**AIM OF THE EXERCISE:** Continue the article below on how online retailers can ride out the downturn after a turbulent 2022, picking up right after its last paragraph.

**TEXT PROVIDED:**
By Mark Elward – CMILT, Vice President of Enterprise Sales at Huboo, and Peter Edgar, Chief Financial Officer at Huboo.
The retail industry’s cautiously optimistic outlook going into 2022 has been eroded by strong economic headwinds, geopolitical instability, soaring inflation and plummeting consumer confidence. But for online retailers, there are still opportunities to ride out the downturn and grow their businesses. So let’s reflect on the lessons of a turbulent 2022 and consider how eCommerce can win in the year ahead…
Consumers have already begun cutting down on larger expenses and trading down to cheaper products. In 2022, we’ve seen bundle deals – complementary products bundled together at a discounted rate – become a popular and effective way for retailers to incentivise consumers to increase basket size, while at the same time making them feel they’ve gotten great value for money. This is a tactic Amazon uses to great effect, but we’re now seeing it applied across a range of marketplaces and D2C brand stores.
There has also been significant growth in retailers offering subscription models – where customers commit to regular purchases of products such as alcohol, pet food or contact lenses for a discounted price. This is an astute way for eCommerce brands to secure repeat custom and smooth out sales highs and lows, while having the added benefit of drawing customers away from the big online marketplaces and onto their own websites, where profit margins are higher.

**DATASET:**
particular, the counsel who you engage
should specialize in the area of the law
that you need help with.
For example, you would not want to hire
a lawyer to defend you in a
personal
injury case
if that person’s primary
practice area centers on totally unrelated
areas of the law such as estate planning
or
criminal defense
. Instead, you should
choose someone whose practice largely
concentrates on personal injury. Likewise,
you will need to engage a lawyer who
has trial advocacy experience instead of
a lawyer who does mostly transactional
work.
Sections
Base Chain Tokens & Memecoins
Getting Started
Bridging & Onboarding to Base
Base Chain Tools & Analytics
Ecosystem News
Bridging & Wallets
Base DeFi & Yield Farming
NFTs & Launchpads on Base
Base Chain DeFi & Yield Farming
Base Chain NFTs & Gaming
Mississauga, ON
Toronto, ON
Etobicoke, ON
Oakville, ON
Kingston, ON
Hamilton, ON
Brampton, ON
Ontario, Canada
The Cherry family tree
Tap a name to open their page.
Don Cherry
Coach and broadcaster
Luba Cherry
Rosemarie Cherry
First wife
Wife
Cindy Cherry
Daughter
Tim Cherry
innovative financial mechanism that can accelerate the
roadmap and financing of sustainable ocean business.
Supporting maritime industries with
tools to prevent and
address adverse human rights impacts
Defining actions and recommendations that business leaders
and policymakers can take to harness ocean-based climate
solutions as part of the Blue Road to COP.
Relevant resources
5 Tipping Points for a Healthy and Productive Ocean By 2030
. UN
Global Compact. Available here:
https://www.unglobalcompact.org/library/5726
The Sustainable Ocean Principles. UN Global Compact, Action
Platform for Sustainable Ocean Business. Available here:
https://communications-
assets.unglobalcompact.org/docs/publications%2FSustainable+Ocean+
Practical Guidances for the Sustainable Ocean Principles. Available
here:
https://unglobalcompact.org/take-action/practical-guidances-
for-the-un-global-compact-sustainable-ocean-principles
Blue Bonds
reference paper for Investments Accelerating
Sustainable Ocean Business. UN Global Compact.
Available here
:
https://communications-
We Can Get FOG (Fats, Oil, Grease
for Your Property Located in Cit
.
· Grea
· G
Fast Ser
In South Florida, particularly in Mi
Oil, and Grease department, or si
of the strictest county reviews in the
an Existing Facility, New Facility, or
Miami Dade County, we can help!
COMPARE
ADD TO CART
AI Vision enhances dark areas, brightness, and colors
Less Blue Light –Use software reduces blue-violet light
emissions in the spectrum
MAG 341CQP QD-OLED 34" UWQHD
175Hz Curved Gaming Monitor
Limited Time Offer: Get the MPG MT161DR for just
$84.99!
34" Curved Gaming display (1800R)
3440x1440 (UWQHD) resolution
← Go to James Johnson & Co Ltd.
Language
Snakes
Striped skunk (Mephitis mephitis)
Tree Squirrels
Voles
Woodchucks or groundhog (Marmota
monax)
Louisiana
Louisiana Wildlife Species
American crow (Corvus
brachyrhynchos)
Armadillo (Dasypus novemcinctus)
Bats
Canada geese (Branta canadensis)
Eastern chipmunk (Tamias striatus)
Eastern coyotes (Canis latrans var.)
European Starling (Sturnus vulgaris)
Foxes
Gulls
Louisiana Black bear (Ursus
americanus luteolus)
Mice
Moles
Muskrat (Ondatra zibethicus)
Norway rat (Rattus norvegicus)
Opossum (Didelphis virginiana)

**ANSWER TO THE PROBLEM:**
As the market continues to contract into 2023, eCommerce brands need to be extra sensitive to costs and focus on conveying value for money to their customers. Designing effective promotions is more than just slapping discounts on products or holding flash sales. Online retailers need to use sales bundles and subscriptions creatively, actively increasing product sales without devaluing their products or brand.
During the height of Covid, many eCommerce brands were able to adapt their communications to reflect the sombre climate. The most effective pandemic adverts were more restrained and less exuberant, often demonstrating support for broader societal causes. It’s a tactic worth repeating whenever times are tough for the population at large. The 2022 John Lewis Christmas ad is a great example of how retailers can modify their tone to reflect the mood of the nation.
But it doesn’t just apply to grandstand advertising moments. In 2023, everyday brands of all shapes and sizes must pay close attention to the tone of all ongoing marketing efforts – from digital ads to newsletters – to make sure communication is sensitive to their customers’ situation.
The popularity of buy now pay later (BNPL) schemes exploded during the pandemic. To drum up sales at a moment of widespread uncertainty, retailers large and small partnered up with BNPL companies like Klarna to offer flexible payment options and help customers to spread the cost of purchases.
Of course, traditional BNPL – i.e. credit – was a mainstay of retail prior to COVID. The difference is that now retailers recognise these schemes have the ability to influence sales decisions, and so are moving to highlight flexible payment options earlier in the customer journey, rather than at checkout.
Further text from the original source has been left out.